DIRECTIONS → Copy out once more, exactly, the line with "- ✅ Explicit about what each category maps to" and all the lines after it, up to the last line of the data.

========================================

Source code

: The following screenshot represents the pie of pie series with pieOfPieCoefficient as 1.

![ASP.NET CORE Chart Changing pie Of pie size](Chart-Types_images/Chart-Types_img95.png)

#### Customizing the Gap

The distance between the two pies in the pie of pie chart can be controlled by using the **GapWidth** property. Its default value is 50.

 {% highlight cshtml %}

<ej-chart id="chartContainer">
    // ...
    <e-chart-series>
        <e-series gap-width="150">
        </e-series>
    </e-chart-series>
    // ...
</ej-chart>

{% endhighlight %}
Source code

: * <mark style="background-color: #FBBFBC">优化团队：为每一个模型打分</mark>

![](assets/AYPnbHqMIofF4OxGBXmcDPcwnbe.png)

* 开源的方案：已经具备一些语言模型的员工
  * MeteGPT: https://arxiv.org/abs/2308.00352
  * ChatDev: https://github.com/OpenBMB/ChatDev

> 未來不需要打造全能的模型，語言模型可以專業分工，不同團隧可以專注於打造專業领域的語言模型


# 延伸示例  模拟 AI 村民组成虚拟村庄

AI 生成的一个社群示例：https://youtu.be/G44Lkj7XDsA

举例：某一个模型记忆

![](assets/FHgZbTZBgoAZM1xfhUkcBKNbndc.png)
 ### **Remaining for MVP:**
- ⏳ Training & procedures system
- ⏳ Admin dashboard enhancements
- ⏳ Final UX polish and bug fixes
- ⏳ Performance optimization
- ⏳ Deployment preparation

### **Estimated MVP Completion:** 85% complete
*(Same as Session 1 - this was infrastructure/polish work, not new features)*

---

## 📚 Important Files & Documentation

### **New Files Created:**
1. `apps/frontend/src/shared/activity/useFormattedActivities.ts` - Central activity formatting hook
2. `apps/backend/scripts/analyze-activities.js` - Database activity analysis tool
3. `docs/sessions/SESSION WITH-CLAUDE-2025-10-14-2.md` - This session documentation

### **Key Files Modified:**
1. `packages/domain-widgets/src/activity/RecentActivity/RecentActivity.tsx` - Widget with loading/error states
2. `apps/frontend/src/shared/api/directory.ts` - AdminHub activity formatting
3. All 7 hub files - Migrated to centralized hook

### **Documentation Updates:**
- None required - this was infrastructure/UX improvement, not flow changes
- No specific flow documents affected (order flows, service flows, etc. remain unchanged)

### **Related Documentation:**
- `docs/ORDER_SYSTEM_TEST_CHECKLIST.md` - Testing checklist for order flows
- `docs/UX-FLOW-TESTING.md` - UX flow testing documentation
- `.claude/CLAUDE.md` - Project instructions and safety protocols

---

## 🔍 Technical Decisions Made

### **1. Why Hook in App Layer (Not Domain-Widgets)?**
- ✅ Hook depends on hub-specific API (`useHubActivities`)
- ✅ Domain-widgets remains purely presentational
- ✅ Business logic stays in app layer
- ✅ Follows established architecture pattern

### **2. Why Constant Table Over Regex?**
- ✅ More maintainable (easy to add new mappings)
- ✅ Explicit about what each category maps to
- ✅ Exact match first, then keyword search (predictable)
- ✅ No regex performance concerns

========================================

SOLUTION TO THIS EXERCISE →
- ✅ Explicit about what each category maps to
- ✅ Exact match first, then keyword search (predictable)
- ✅ No regex performance concerns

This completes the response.